I'm not sure how to prove that and it doesn't say there are n-many distinct eigenvalues so I don't know how I can prove there are n-many eigenvectors.
You're not always guaranteed that the algebraic multiplicity of an eigenvalue (multiplicity of the root in the characteristic equation) is equal to the geometric multiplicity of the eigenvalue (dimension of the space spanned by the corresponding eigenvectors). However, by the way the definition works, I believe you can prove that each distinct eigenvalue will give you at least one eigenvector....unless its guaranteed you get an eigenvector when you have an eigenvalue...

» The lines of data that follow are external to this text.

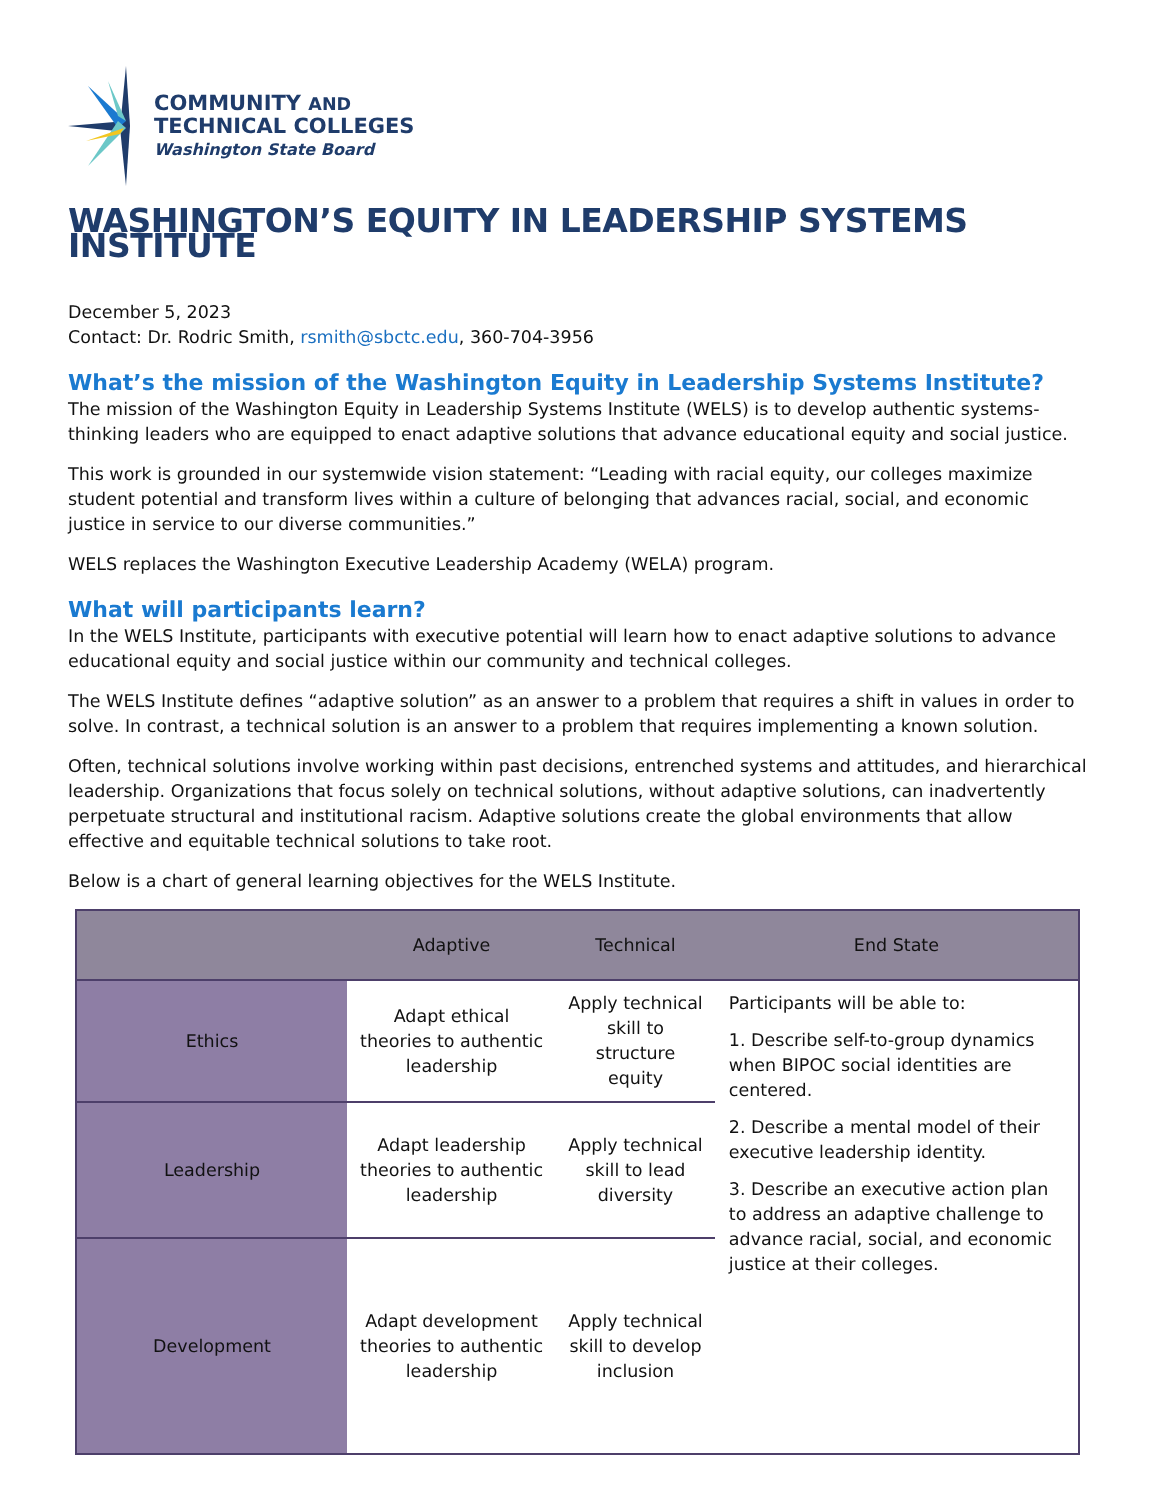COMMUNITY AND
TECHNICAL COLLEGES
Washington State Board
WASHINGTON’S EQUITY IN LEADERSHIP SYSTEMS INSTITUTE
December 5, 2023
Contact: Dr. Rodric Smith, rsmith@sbctc.edu, 360-704-3956
What’s the mission of the Washington Equity in Leadership Systems Institute?
The mission of the Washington Equity in Leadership Systems Institute (WELS) is to develop authentic systems-thinking leaders who are equipped to enact adaptive solutions that advance educational equity and social justice.
This work is grounded in our systemwide vision statement: “Leading with racial equity, our colleges maximize student potential and transform lives within a culture of belonging that advances racial, social, and economic justice in service to our diverse communities.”
WELS replaces the Washington Executive Leadership Academy (WELA) program.
What will participants learn?
In the WELS Institute, participants with executive potential will learn how to enact adaptive solutions to advance educational equity and social justice within our community and technical colleges.
The WELS Institute defines “adaptive solution” as an answer to a problem that requires a shift in values in order to solve. In contrast, a technical solution is an answer to a problem that requires implementing a known solution.
Often, technical solutions involve working within past decisions, entrenched systems and attitudes, and hierarchical leadership. Organizations that focus solely on technical solutions, without adaptive solutions, can inadvertently perpetuate structural and institutional racism. Adaptive solutions create the global environments that allow effective and equitable technical solutions to take root.
Below is a chart of general learning objectives for the WELS Institute.
| | Adaptive | Technical | End State |
| --- | --- | --- | --- |
| Ethics | Adapt ethical theories to authentic leadership | Apply technical skill to structure equity | Participants will be able to: 1. Describe self-to-group dynamics when BIPOC social identities are centered. 2. Describe a mental model of their executive leadership identity. 3. Describe an executive action plan to address an adaptive challenge to advance racial, social, and economic justice at their colleges. |
| Leadership | Adapt leadership theories to authentic leadership | Apply technical skill to lead diversity | |
| Development | Adapt development theories to authentic leadership | Apply technical skill to develop inclusion | |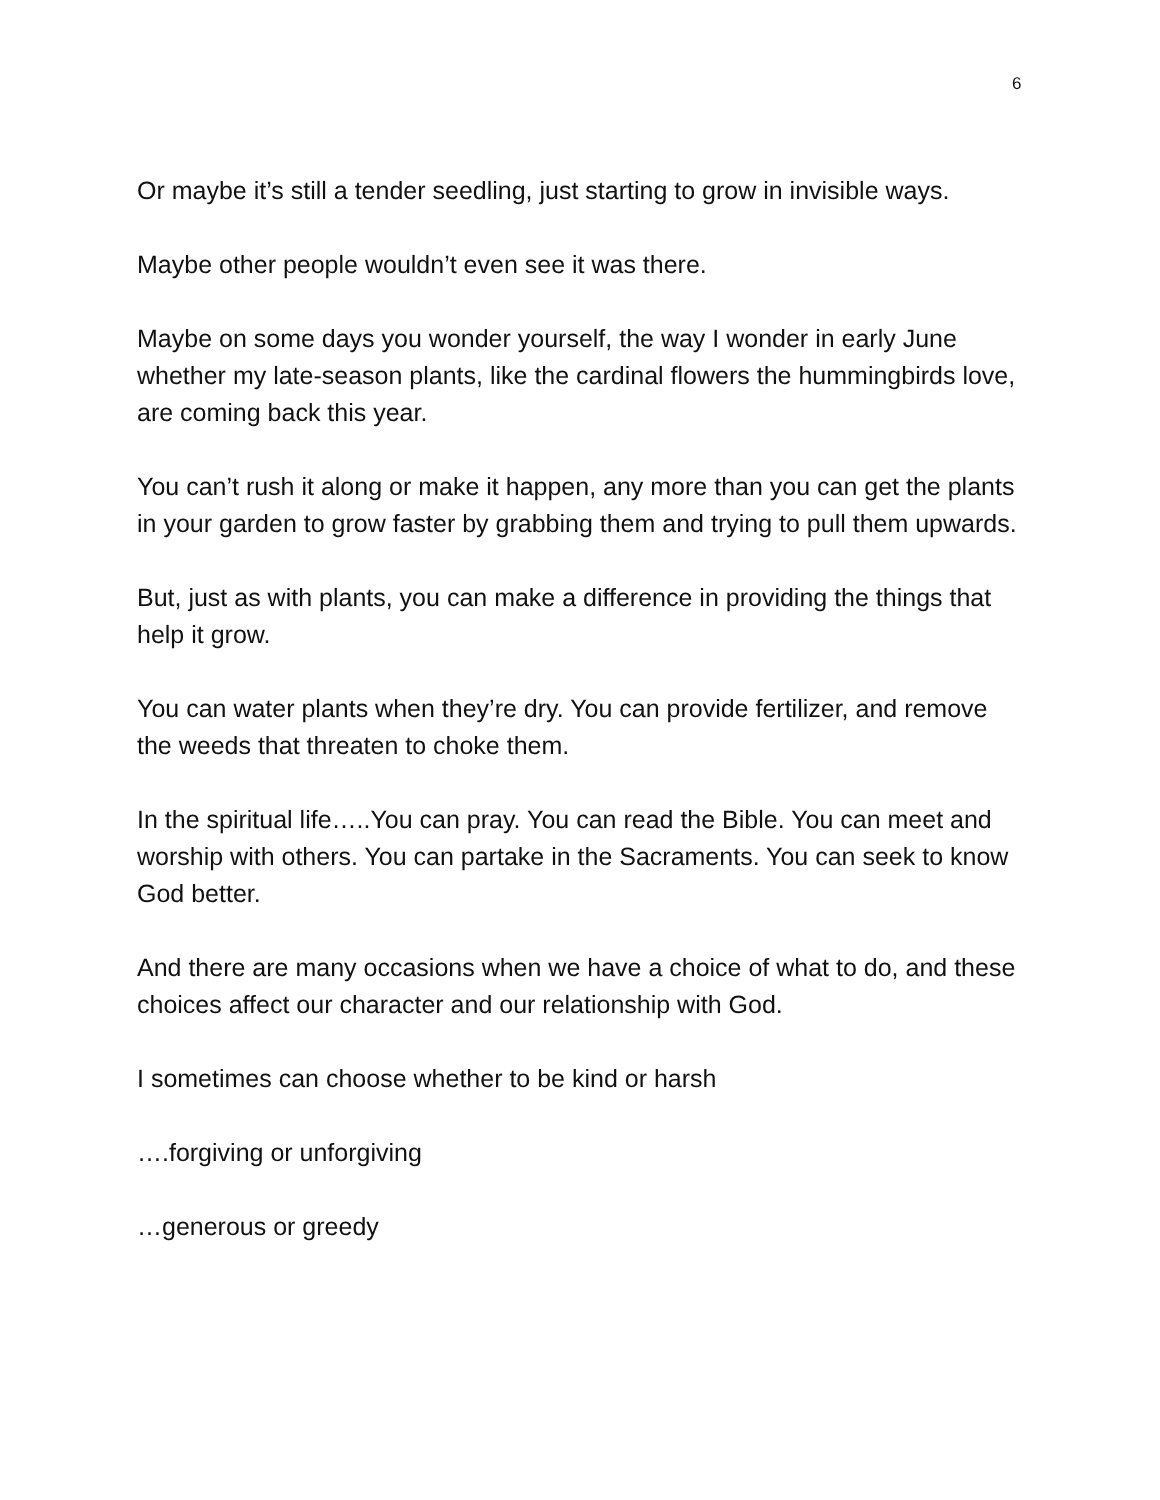6
Or maybe it’s still a tender seedling, just starting to grow in invisible ways.
Maybe other people wouldn’t even see it was there.
Maybe on some days you wonder yourself, the way I wonder in early June whether my late-season plants, like the cardinal flowers the hummingbirds love, are coming back this year.
You can’t rush it along or make it happen, any more than you can get the plants in your garden to grow faster by grabbing them and trying to pull them upwards.
But, just as with plants, you can make a difference in providing the things that help it grow.
You can water plants when they’re dry. You can provide fertilizer, and remove the weeds that threaten to choke them.
In the spiritual life…..You can pray. You can read the Bible. You can meet and worship with others. You can partake in the Sacraments. You can seek to know God better.
And there are many occasions when we have a choice of what to do, and these choices affect our character and our relationship with God.
I sometimes can choose whether to be kind or harsh
….forgiving or unforgiving
…generous or greedy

Question: How does this prove the needed result?
I found a better link! Check this book out on Google books. You're interested in sections 1.3 and 1.4.
The author is making an assumption that A is n x n and has n linearly independent eigenvectors. With that assumption, he appears to get the result you want.
Also, check this out for a highly unreadable proof. That is, you're going to have to wade through an ASCII text proof!
I think between the two of these, you can get what you need.
Thank you for the links, they were helpful, I understand more of the concept now. I was searching earlier about eigenvectors of transposes and apparently someone asked the same question before. So I have this link to go off of as well Linear Algebra: Diagonalization, Transpose, and Disctinct Eigenvectors.